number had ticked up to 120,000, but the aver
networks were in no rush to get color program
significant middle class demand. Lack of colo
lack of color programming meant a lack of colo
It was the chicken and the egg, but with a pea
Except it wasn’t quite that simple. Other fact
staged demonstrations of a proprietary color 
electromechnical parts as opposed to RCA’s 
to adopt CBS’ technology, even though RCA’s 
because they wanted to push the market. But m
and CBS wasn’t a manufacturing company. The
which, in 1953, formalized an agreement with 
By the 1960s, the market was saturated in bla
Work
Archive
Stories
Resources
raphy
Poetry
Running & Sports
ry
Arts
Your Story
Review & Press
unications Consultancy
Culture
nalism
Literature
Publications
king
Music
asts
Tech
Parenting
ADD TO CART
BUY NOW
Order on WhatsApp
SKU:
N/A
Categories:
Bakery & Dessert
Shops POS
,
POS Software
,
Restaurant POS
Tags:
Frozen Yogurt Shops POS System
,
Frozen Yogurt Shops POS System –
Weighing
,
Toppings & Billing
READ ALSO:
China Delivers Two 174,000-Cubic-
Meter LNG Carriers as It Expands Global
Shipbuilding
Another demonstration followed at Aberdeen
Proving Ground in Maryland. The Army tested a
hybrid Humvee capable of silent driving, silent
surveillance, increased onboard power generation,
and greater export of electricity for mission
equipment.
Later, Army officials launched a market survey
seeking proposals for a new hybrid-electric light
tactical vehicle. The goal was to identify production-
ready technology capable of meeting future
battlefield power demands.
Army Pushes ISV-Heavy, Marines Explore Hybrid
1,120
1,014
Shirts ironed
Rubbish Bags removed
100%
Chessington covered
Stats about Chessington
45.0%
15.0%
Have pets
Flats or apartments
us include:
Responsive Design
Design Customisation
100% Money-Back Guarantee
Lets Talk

● Requirement
Among the records above, which lines hold the word "wasn"? Copy each one.

● Solution to the problem
Except it wasn’t quite that simple. Other fact
and CBS wasn’t a manufacturing company. The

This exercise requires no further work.